The project will see 20 homes go to people with annual incomes of no more than $26,000 per year. Another 51 homes will go to households who earn $25,000 to $73,000 and 31 homes to households with incomes of up to $113,000.

The New Chelsea Society will manage the 102 homes, which will be spread over two six-storey buildings, with studios and one, two and three bedroom homes targeted to families and seniors.

The provincial government is funding the project and the city donated the land, which used to be residential property.
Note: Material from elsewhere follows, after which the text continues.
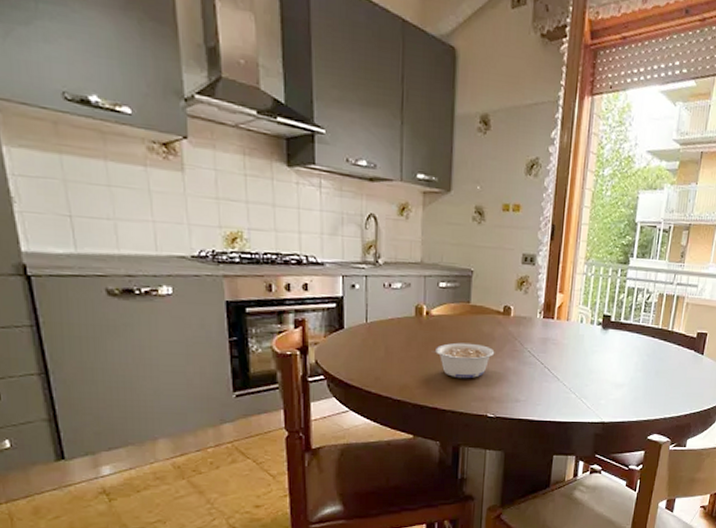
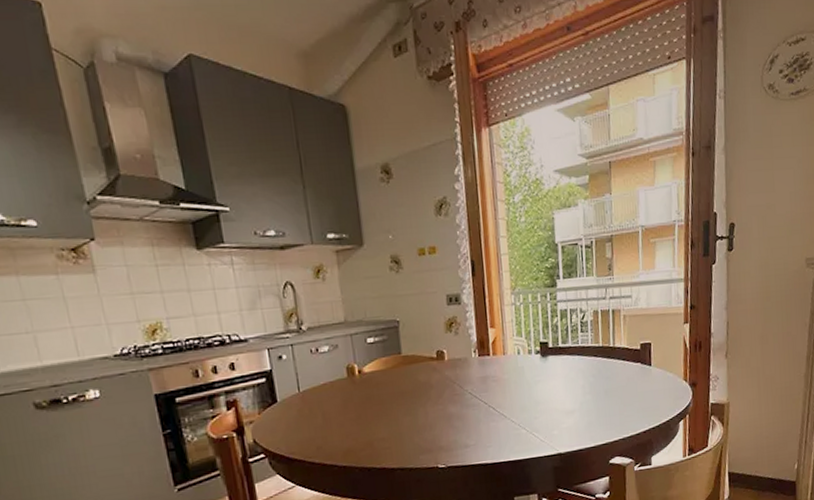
legume: present [433,342,495,379] -> none [371,394,435,433]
The land is worth about $22.7 million.

Robinson said such a project helps reduce homelessness by adding more housing for people currently in supportive housing which, in turn, opens up space for people living on the street.

Supportive housing is housing that gives tenants access to health care and counselling as they stabilize from a life lived on the street, or in other precarious living conditions.

The minister used her opening remarks to criticize the previous Liberal government and accused them of ignoring the housing crisis and “as a result, they were leaving people behind.”

Homeless count statistics show there were 1,364 people counted in 2005. That statistic rose to 2,223 people in last March’s count.

Robinson said it was important to understand the state of homelessness in B.C. when the NDP-led government took power in 2017.

She pointed out the government’s temporary modular housing program, which saw 605 units built in Vancouver, eliminated the “Sugar mountain” homeless camp in the Downtown Eastside.

The program had the same effect in other parts of the province, including in Surrey, where a strip in Whalley was notorious for homelessness and drug use.

“We’ve made significant inroads and there’s more to do, which is why our government is committed to building thousands more of the modular supportive housing,” Robinson said.

The mayor, meanwhile, said he will travel to Ottawa next month to continue lobbying the federal government for more housing money and to respond aggressively to the opioid crisis.

The high price of housing coupled with the fentanyl crisis, he said, is creating a deadly combination for the city’s most vulnerable. The mayor continues to push for a “safe supply” drug program for chronic drug users.

“I’m being listened to, I’m getting the meetings, I’m getting the calls, I’m getting the visits,” Stewart said. “That makes me feel like we’re very close.”